Еще один сын – Александр, также прошел Балканские войны и ПМВ. Нападение нацистов на Югославию он встретил, будучи майором в отставке. Оккупацию он не принял и коллаборантом не стал (опять же, все возможности стать фольксдойче у него имелись). Александр примкнул к четникам Дражи Михайловича (это что-то вроде сербских белогвардейцев) для оказания сопротивления захватчикам. Во время операции нацистов по захвату Михайловича, Мишич, вместе с братом Воиславом и еще одним четником Иваном Фреглом был схвачен и выдал себя за Дражу. 17 декабря, 1941 был расстрелян… После убийства сына Луиза сменила протестантство на православие, приняв имя Магдалена, заявив, что после убийства Александра из неё вылилась немецкая кровь.

Младший сын, Воислав Мишич, 1902 года рождения, также принимал участие в сопротивлении нацистским захватчикам, но на стороне партизан Тито. Когда началась ПМВ, мальчику было 12 лет и отец отправил его в кадетский корпус в Россию. Там он стал свидетелем обеих революций, а затем присоединился к отцу в Салониках в июле 1918. Поскольку добраться до Балкан коротким путем было невозможно, то Воиславу пришлось проехать всю Сибирь и Дальний Восток. После возвращения на Родину отец отправил Воислава учиться в Итонский колледж в Лондоне, где юноша увлекся агрономией. Воислав не пошел по стопам отца и братьев и поступил на гражданскую службу. В 1928 он женился на Любице, дочери банкира из Панчево. Принципиальный, как и отец, Воислав не стал работать клерком в банке у тестя, а переехал, в Александрово (это Македония, рядом с Куманово, где за 15 лет до этого блестяще воевал его отец). Там Воислав работал по прямой специальности агрономом и несколько раз был избран председателем местной общины. Вероятно, увиденное в России повлияло на Воислава и он, в отличие от старших братьев, становится сторонником коммунистических идей. При этом, отношения с братьями у него остаются теплыми. Он находился в семейном доме в Струганике, вместе с Александром, когда тот был схвачен нацистами. На тот момент Воислав – член компартии Югославии. Оставить коммунистов и вступить в ряды четников его уговаривали и брат, и сам Дража Михайлович – Воислав отказался. Воислав также попал в плен, но сумел бежать и позже был захвачен гестапо. От смерти его спасла Луиза, явившаяся к командующему немецкими войсками в Сербии генералу Паулю Бадеру с мемуарами немецкого фельдмаршала Макензена, который отмечал благородство и хорошее обращение с пленными немцами её мужа, Живоина Мишича. Бадер оценил и Воислава освободили. После освобождения младший Мишич вновь примкнул к партизанам, дослужился до капитана Народно-освободительной армии Югославии (НОАЮ), вернулся в Белград, где вновь начал работать по специальности (проектировал парки). В 1948 году, после знаменитого разрыва отношений между Югославией и СССР, Воислав, как возможный симпатизант СССР был арестован и отправлен в печально известный лагерь Голи-Оток (Голый Остров). Однако после 3.5 лет тюрьмы Воислав был официально освобожден, реабилитирован и восстановлен в партии. После освобождения работал по прямой специальности, а также преподавал на лесотехническом факультете Белградского университета. Скончался Воислав Мишич в 1974 году.

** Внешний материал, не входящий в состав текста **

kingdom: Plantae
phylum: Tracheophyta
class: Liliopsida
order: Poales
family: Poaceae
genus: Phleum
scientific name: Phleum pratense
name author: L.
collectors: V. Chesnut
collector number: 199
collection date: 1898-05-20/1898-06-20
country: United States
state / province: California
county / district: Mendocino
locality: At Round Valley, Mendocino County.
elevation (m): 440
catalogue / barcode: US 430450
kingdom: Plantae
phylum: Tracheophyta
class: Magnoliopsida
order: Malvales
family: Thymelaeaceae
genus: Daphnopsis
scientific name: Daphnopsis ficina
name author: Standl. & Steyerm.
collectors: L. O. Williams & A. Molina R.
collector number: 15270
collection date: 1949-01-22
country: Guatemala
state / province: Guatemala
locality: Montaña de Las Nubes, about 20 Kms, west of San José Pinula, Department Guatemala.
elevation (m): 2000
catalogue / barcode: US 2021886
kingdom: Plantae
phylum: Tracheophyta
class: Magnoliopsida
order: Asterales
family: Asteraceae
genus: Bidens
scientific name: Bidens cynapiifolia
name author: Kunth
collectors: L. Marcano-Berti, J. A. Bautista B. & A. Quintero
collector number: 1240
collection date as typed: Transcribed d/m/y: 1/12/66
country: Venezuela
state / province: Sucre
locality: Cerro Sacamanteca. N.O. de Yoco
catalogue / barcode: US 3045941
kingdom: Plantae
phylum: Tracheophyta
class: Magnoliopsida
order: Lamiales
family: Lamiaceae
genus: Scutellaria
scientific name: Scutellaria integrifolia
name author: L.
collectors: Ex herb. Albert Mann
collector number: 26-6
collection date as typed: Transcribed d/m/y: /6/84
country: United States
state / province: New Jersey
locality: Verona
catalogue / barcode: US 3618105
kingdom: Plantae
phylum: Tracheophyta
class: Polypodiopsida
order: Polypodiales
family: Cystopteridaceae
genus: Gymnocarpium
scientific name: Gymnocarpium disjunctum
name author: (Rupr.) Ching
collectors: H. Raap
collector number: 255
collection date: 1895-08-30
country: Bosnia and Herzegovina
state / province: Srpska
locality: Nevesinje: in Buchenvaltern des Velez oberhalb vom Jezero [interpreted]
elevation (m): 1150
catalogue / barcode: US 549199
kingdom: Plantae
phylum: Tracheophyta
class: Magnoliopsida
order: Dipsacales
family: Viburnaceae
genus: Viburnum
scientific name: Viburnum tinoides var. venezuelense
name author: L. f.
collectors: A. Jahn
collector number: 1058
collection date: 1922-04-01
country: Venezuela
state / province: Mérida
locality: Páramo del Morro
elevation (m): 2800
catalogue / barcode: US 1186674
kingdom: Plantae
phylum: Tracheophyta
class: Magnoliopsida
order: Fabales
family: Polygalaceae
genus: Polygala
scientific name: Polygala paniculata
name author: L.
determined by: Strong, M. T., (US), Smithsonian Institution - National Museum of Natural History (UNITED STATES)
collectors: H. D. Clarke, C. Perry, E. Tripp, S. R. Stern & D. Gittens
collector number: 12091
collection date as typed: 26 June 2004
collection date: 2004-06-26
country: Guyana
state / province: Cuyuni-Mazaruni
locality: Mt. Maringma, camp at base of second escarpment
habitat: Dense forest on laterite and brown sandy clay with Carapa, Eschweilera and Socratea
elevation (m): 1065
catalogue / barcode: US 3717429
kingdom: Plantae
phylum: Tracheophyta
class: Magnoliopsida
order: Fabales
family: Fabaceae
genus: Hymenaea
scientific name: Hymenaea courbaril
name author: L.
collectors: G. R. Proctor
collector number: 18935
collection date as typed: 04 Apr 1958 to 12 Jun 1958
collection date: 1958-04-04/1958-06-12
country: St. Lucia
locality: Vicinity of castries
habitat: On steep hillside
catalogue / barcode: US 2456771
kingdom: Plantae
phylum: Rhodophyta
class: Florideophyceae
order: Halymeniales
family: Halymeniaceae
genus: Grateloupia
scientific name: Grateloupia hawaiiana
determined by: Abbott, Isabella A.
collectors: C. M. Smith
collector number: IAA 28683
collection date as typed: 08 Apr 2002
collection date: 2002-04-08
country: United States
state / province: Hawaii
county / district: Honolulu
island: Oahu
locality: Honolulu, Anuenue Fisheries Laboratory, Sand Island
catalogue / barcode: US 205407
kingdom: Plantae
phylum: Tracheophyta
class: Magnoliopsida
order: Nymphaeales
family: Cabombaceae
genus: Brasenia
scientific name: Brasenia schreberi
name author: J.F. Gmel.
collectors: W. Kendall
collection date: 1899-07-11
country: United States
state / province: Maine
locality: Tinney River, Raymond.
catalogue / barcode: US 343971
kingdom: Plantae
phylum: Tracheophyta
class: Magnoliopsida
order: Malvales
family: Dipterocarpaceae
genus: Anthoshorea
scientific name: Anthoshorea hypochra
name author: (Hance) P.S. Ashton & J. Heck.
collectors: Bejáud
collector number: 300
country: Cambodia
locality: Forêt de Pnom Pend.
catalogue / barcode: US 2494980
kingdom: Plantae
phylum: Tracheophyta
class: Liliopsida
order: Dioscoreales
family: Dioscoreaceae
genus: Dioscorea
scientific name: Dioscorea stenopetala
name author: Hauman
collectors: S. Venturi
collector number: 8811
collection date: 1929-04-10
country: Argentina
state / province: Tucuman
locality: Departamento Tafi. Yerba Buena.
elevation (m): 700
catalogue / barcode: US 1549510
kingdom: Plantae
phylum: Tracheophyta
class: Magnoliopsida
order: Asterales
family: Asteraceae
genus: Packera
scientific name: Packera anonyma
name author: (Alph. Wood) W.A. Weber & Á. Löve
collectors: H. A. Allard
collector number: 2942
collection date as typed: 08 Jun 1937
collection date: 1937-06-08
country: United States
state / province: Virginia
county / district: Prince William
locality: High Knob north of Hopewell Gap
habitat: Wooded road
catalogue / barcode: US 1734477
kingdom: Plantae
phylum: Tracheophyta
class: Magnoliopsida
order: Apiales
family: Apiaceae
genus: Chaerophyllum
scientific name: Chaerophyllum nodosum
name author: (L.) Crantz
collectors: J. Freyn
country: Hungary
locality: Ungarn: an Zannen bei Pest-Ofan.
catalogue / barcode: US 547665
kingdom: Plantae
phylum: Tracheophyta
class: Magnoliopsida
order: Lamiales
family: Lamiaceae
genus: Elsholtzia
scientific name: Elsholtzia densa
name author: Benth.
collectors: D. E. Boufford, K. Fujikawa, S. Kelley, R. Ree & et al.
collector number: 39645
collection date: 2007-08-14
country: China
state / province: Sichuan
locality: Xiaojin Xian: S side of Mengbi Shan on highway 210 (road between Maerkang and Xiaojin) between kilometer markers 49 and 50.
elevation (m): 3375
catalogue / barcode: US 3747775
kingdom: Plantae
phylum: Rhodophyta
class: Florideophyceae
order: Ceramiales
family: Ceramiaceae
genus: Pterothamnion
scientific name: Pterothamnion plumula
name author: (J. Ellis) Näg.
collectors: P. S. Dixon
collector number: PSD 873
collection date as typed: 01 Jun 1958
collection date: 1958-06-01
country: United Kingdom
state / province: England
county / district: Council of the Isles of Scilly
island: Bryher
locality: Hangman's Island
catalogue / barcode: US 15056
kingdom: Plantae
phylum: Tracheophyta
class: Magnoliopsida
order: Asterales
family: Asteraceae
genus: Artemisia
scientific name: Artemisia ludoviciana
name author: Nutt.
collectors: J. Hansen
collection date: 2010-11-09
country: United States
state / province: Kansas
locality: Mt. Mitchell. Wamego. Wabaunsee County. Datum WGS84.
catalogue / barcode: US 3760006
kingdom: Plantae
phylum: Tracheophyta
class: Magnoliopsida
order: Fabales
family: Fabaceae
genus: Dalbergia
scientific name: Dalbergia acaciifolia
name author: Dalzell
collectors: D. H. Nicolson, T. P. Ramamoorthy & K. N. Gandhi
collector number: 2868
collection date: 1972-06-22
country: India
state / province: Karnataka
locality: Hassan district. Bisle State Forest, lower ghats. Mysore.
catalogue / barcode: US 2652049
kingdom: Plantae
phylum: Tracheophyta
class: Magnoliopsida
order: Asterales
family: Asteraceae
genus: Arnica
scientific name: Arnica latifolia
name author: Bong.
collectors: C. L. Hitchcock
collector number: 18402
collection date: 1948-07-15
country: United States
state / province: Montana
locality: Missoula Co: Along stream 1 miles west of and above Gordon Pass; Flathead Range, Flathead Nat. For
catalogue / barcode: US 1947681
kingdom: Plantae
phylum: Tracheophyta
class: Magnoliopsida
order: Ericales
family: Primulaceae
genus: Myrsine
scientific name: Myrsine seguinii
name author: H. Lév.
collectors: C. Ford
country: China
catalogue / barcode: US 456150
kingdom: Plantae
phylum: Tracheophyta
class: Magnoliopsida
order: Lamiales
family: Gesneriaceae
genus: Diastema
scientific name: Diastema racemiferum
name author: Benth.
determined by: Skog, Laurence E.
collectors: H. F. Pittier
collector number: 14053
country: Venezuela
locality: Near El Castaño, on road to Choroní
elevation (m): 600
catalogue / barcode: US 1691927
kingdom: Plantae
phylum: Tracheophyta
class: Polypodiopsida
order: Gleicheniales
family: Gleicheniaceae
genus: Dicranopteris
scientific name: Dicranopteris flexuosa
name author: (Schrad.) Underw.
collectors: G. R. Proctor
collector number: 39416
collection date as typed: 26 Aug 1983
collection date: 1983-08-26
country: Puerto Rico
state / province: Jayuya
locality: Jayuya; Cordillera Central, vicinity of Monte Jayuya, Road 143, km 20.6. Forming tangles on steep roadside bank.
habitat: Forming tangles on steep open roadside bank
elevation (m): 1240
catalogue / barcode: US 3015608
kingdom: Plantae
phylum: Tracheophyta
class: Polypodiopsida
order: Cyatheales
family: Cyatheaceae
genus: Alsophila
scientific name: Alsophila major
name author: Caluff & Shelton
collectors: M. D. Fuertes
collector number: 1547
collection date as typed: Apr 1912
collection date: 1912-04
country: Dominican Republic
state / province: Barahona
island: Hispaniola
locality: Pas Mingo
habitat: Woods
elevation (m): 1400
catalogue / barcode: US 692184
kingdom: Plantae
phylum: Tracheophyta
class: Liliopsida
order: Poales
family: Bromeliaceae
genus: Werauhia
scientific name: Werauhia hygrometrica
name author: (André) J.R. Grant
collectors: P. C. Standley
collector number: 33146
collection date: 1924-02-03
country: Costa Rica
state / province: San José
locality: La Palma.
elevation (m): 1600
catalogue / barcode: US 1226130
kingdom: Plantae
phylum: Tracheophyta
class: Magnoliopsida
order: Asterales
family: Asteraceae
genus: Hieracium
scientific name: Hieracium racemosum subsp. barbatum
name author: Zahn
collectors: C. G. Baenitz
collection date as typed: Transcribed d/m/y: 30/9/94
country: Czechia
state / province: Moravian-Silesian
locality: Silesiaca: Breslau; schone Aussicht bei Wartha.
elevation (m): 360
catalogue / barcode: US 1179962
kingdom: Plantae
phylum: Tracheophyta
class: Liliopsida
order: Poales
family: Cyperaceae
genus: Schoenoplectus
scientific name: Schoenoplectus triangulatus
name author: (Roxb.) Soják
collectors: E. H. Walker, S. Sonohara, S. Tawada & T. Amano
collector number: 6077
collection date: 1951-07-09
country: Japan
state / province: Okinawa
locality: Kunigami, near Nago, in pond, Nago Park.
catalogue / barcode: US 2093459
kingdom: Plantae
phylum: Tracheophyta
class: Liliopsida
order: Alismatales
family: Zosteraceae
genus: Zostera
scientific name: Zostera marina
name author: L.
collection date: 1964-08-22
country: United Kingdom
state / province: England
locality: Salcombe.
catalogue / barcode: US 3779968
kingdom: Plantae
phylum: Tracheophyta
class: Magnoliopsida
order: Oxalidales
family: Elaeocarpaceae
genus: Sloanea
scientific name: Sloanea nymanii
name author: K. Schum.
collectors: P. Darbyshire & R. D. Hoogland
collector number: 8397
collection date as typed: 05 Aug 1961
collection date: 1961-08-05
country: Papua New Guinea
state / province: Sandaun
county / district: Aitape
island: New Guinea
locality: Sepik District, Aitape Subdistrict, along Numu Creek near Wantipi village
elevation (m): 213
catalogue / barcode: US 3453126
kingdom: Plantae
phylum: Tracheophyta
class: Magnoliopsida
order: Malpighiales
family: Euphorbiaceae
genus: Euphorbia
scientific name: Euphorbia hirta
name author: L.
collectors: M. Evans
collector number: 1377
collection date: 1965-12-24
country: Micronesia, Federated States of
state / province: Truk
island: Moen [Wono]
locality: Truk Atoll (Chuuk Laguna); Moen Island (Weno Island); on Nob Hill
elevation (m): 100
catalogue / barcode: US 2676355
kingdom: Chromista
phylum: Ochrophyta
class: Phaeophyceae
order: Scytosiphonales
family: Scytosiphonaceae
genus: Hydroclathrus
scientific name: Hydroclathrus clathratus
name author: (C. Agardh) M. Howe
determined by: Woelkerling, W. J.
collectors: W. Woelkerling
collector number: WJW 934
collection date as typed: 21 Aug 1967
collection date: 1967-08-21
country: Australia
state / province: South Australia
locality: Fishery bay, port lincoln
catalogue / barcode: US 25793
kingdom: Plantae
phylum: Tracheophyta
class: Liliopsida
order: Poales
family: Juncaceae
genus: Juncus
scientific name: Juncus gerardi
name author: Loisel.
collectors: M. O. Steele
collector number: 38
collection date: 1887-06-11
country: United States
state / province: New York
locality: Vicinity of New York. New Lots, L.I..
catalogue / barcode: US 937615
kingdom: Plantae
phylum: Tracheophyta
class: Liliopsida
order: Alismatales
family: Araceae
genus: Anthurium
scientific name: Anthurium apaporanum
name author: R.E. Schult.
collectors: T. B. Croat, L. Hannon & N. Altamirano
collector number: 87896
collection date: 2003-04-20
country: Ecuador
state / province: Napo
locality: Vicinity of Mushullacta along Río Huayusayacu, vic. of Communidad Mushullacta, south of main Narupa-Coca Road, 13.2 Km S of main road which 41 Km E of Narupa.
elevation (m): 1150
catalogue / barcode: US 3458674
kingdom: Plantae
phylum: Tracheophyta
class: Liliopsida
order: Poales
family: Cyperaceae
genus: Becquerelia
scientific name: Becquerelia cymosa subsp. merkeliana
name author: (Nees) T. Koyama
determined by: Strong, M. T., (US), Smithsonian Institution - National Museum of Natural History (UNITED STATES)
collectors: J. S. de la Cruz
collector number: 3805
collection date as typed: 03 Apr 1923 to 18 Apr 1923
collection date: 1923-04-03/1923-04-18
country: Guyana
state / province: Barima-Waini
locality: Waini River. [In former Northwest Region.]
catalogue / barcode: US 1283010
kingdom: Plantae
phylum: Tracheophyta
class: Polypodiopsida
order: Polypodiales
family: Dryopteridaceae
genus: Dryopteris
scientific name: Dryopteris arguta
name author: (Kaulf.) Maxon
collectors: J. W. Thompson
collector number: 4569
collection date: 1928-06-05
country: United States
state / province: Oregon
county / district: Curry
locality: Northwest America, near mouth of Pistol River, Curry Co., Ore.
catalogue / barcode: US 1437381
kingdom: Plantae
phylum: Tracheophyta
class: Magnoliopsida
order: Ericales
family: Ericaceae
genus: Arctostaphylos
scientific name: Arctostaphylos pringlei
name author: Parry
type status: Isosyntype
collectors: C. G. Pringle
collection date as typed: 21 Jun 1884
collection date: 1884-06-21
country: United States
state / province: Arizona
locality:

Про дочерей Живоина и Луизы известно очень мало и особенно интересных подробностей мне раскопать не удалось.

Заслуги Живоина Мишича перед своей страной переоценить невозможно, нет сомнений, что это самый выдающийся военачальник в истории Сербии и один из самых подготовленных и расчетливых командующих в новейшей военной истории. Его профессионализм и блистательные личные качества заслуживают огромнейшего уважения и восхищения. В дополнение к этому, глядя на судьбы его сыновей, можно сказать, что Живоин и Луиза сумели передать им свою стойкость и достоинство, воспитав адекватных и порядочных людей.